Correlated Random Walk with Measurement Error: Trouble Converging

You will certainly want to restrict your angle parameter

vector<lower=-pi(), upper=pi()>[T - 1] turn_angle;

Otherwise the posterior will be highly multi-modal as turn_angle could just be shifted by 2*pi. Furthermore, putting a uniform prior on an unconstrained parameter is asking for trouble.

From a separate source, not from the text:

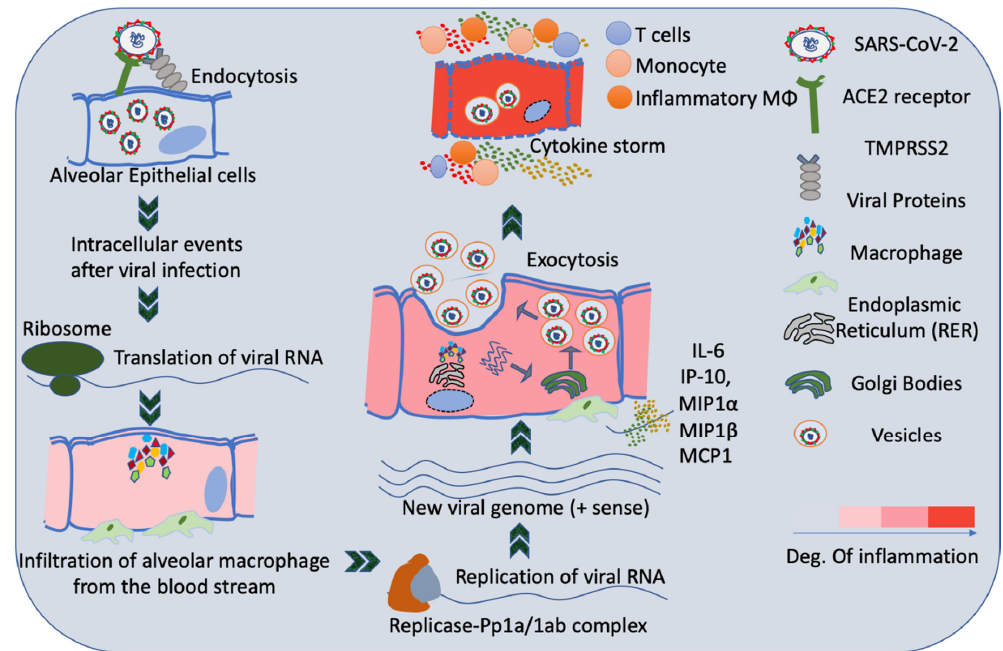
Figure 2. Schematic representation of sequential intracellular events in alveolar epithelial cells due to SARS-CoV-2 infection. SARS-CoV-2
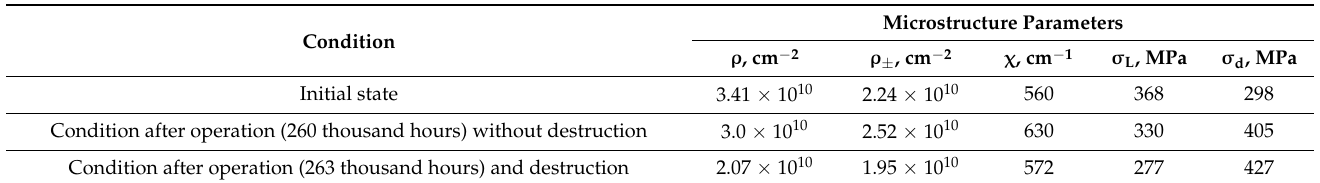
Table 5. Quantitative parameters of the microstructure of the metal of the studied samples of 0.12C-1Cr-1Mo-1V steel in the zone of localization of deformation. Transmission electron microscopy.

The disadvantage of restricting the range between -pi and pi is that the sampler cannot easily move across the boundary. Yet, as the parameter actually describes an angle this should be easily possible on a circular space.

Another approach would be to use a unit vector which is then transformed to polar coordinates (shortly discussed in section 19.4 of the Stan manual). I have often found it more effective to use an unconstrained 2-d vector instead with a soft constraint on its length, i.e. len ~ normal(1, 0.1);

The following code illustrates this approach for your model:

functions{
  //Function that returns the log pdf of the wrapped-Cauchy
  real wrappedCauchy_lpdf(real y, real rho, real mu) {
    return(log(1/(2*pi())) + log((1-rho^2)/(1+rho^2-2*rho*cos(y-mu))));
    }
}

data {
  int<lower=0> T;   // length of the time series
  vector[T] xo;
  vector[T] yo;
}

parameters {
  real<lower=0, upper=1> rho;
  real<lower=-pi(), upper=pi()> m;
  real<lower=0> shape;
  real<lower=0> scale;
  real<lower=0> sigma;
  vector<lower=0>[T - 1] steps;
  // unconstrained 2-D vectors
  vector[2] angle_raw[T - 1];
}

transformed parameters{
  vector[T] x;
  vector[T] y;
  vector<lower=-pi(), upper=pi()>[T-1] turn_angle;
  vector<lower=0>[T-1] angle_len;

  // transform to polar coordinates
  for (t in 2:T) {
    turn_angle[t - 1] = atan2(angle_raw[t - 1, 1], angle_raw[t - 1, 2]);
    angle_len[t - 1] = sqrt(angle_raw[t - 1, 1]^2 + angle_raw[t - 1, 2]^2);
  }
  
  x[1] = 0;
  y[1] = 0; 
  for(t in 2:T){
    x[t] = x[t - 1] + cos(turn_angle[t - 1]) * steps[t - 1];
    y[t] = y[t - 1] + sin(turn_angle[t - 1]) * steps[t - 1];
    }
}

model {
  // soft constraint on vector length
  angle_len ~ normal(1, 1e-1);
  // Jacobian correction for polar coordinates
  target += - sum(log(angle_len));

  turn_angle[1] ~ uniform(-pi(), pi());
  m ~ normal(0,0.5);
  rho ~ beta(4,1);
  scale ~ normal(0,1);
  shape ~ gamma(2,1);
  sigma ~ normal(0, .25);
  
  for(t in 2:T){
    steps[t - 1] ~ weibull(shape, scale);
    if (t > 2)
      turn_angle[t - 1] ~ wrappedCauchy(rho, turn_angle[t - 2] + m);
  }
    
  for (t in 1:T) {
    xo[t] ~ normal(x[t], sigma);
    yo[t] ~ normal(y[t], sigma);
  }

}

Note the Jacobian correction to account for the change to polar coordinates. For me this parameterization gets rid of divergent trajectories and low BMI warnings.